One of the first days we were in Tanzania I was having a conversation with Ambrose, a Kenyan man who was living in Tanzania working with the UAACC.  We were talking about music and sharing some of our favorite songs.  After listening to one of the songs, Ambrose asked me what type of music it was.  For lack of a better term I told him that is was “indie” music, short for independent.  We listened to music for a while, before taking a walk down the road to visit with the children at Good Hope Orphanage.  After meeting the children we began to play with them, and before long one of the younger boys began playing the drums with sticks on turned over buckets.  Before long 3 or 4 other children grabbed buckets and joined in, and then Ambrose and I walked over and began to play our own makeshift instruments.  Ambrose started to sing and we all joined in.  After a few minutes of this improvisational jamming, Ambrose looked at me and said, “Now this is independent music.”

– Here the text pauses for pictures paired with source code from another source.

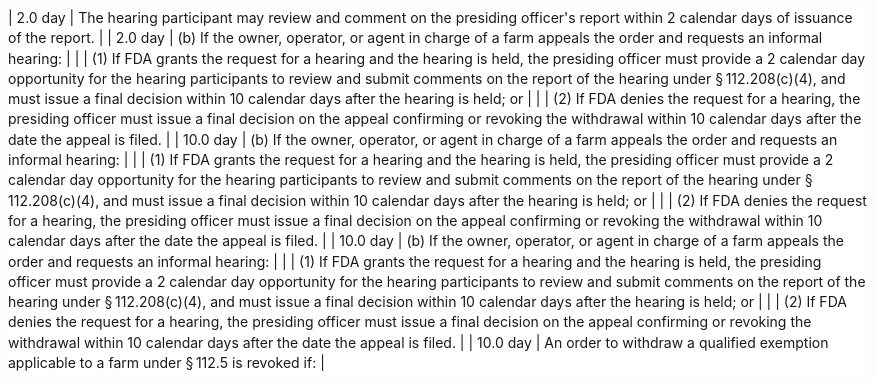 | 2.0 day    | The hearing participant may review and comment on the presiding officer's report within 2 calendar days of issuance of the report.                                                                                                                                                                                                                                                                                                                                                                                                       |
| 2.0 day    | (b) If the owner, operator, or agent in charge of a farm appeals the order and requests an informal hearing:                                                                                                                                                                                                                                                                                                                                                                                                                             |
|            |               (1) If FDA grants the request for a hearing and the hearing is held, the presiding officer must provide a 2 calendar day opportunity for the hearing participants to review and submit comments on the report of the hearing under &#167;&#8201;112.208(c)(4), and must issue a final decision within 10 calendar days after the hearing is held; or                                                                                                                                                                       |
|            |               (2) If FDA denies the request for a hearing, the presiding officer must issue a final decision on the appeal confirming or revoking the withdrawal within 10 calendar days after the date the appeal is filed.                                                                                                                                                                                                                                                                                                             |
| 10.0 day   | (b) If the owner, operator, or agent in charge of a farm appeals the order and requests an informal hearing:                                                                                                                                                                                                                                                                                                                                                                                                                             |
|            |               (1) If FDA grants the request for a hearing and the hearing is held, the presiding officer must provide a 2 calendar day opportunity for the hearing participants to review and submit comments on the report of the hearing under &#167;&#8201;112.208(c)(4), and must issue a final decision within 10 calendar days after the hearing is held; or                                                                                                                                                                       |
|            |               (2) If FDA denies the request for a hearing, the presiding officer must issue a final decision on the appeal confirming or revoking the withdrawal within 10 calendar days after the date the appeal is filed.                                                                                                                                                                                                                                                                                                             |
| 10.0 day   | (b) If the owner, operator, or agent in charge of a farm appeals the order and requests an informal hearing:                                                                                                                                                                                                                                                                                                                                                                                                                             |
|            |               (1) If FDA grants the request for a hearing and the hearing is held, the presiding officer must provide a 2 calendar day opportunity for the hearing participants to review and submit comments on the report of the hearing under &#167;&#8201;112.208(c)(4), and must issue a final decision within 10 calendar days after the hearing is held; or                                                                                                                                                                       |
|            |               (2) If FDA denies the request for a hearing, the presiding officer must issue a final decision on the appeal confirming or revoking the withdrawal within 10 calendar days after the date the appeal is filed.                                                                                                                                                                                                                                                                                                             |
| 10.0 day   | An order to withdraw a qualified exemption applicable to a farm under &#167;&#8201;112.5 is revoked if:                                                                                                                                                                                                                                                                                                                                                                                                                                  |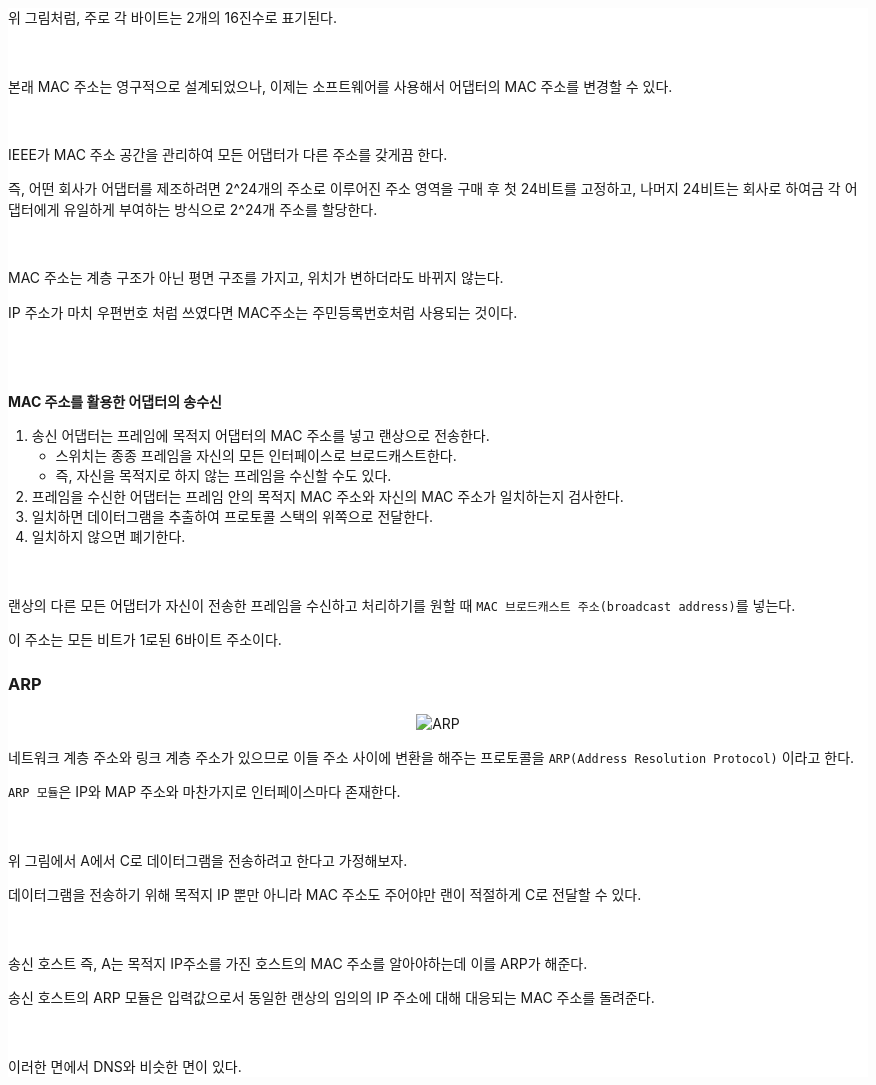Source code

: 위 그림처럼, 주로 각 바이트는 2개의 16진수로 표기된다.

<br/>

본래 MAC 주소는 영구적으로 설계되었으나, 이제는 소프트웨어를 사용해서 어댑터의 MAC 주소를 변경할 수 있다.

<br/>

IEEE가 MAC 주소 공간을 관리하여 모든 어댑터가 다른 주소를 갖게끔 한다.

즉, 어떤 회사가 어댑터를 제조하려면 2^24개의 주소로 이루어진 주소 영역을 구매 후 첫 24비트를 고정하고, 나머지 24비트는 회사로 하여금 각 어댑터에게 유일하게 부여하는 방식으로 2^24개 주소를 할당한다.

<br/>

MAC 주소는 계층 구조가 아닌 평면 구조를 가지고, 위치가 변하더라도 바뀌지 않는다.

IP 주소가 마치 우편번호 처럼 쓰였다면 MAC주소는 주민등록번호처럼 사용되는 것이다.

<br/>
<br/>

**MAC 주소를 활용한 어댑터의 송수신**

1. 송신 어댑터는 프레임에 목적지 어댑터의 MAC 주소를 넣고 랜상으로 전송한다.
    - 스위치는 종종 프레임을 자신의 모든 인터페이스로 브로드캐스트한다.
    - 즉, 자신을 목적지로 하지 않는 프레임을 수신할 수도 있다.
2. 프레임을 수신한 어댑터는 프레임 안의 목적지 MAC 주소와 자신의 MAC 주소가 일치하는지 검사한다.
3. 일치하면 데이터그램을 추출하여 프로토콜 스택의 위쪽으로 전달한다.
4. 일치하지 않으면 폐기한다.

<br/>

랜상의 다른 모든 어댑터가 자신이 전송한 프레임을 수신하고 처리하기를 원할 때 `MAC 브로드캐스트 주소(broadcast address)`를 넣는다.

이 주소는 모든 비트가 1로된 6바이트 주소이다.


### ARP

<p align="center"><img width="400" alt="ARP" src="https://user-images.githubusercontent.com/76640167/214864178-a1d7eb1b-8a60-47a3-8784-dc2fd974ed64.png">

네트워크 계층 주소와 링크 계층 주소가 있으므로 이들 주소 사이에 변환을 해주는 프로토콜을 `ARP(Address Resolution Protocol)` 이라고 한다.

`ARP 모듈`은 IP와 MAP 주소와 마찬가지로 인터페이스마다 존재한다.

<br/>

위 그림에서 A에서 C로 데이터그램을 전송하려고 한다고 가정해보자.

데이터그램을 전송하기 위해 목적지 IP 뿐만 아니라 MAC 주소도 주어야만 랜이 적절하게 C로 전달할 수 있다.

<br/>

송신 호스트 즉, A는 목적지 IP주소를 가진 호스트의 MAC 주소를 알아야하는데 이를 ARP가 해준다.

송신 호스트의 ARP 모듈은 입력값으로서 동일한 랜상의 임의의 IP 주소에 대해 대응되는 MAC 주소를 돌려준다.

<br/>

이러한 면에서 DNS와 비슷한 면이 있다.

This was one of my favorite moments of the trip.  I was so happy to be able to make personal connections with the people I met in Tanzania, and found that music was a great way in which to do that.  Besides conversations about music, we found common ground with the students at the center through writing raps in Swahili about HIV/AIDS and the importance of getting tested.  I honestly feel that making personal connections and realizing fellowship is the most important thing that we as students can do in service, and is the aspect of service that keeps me returning again and again.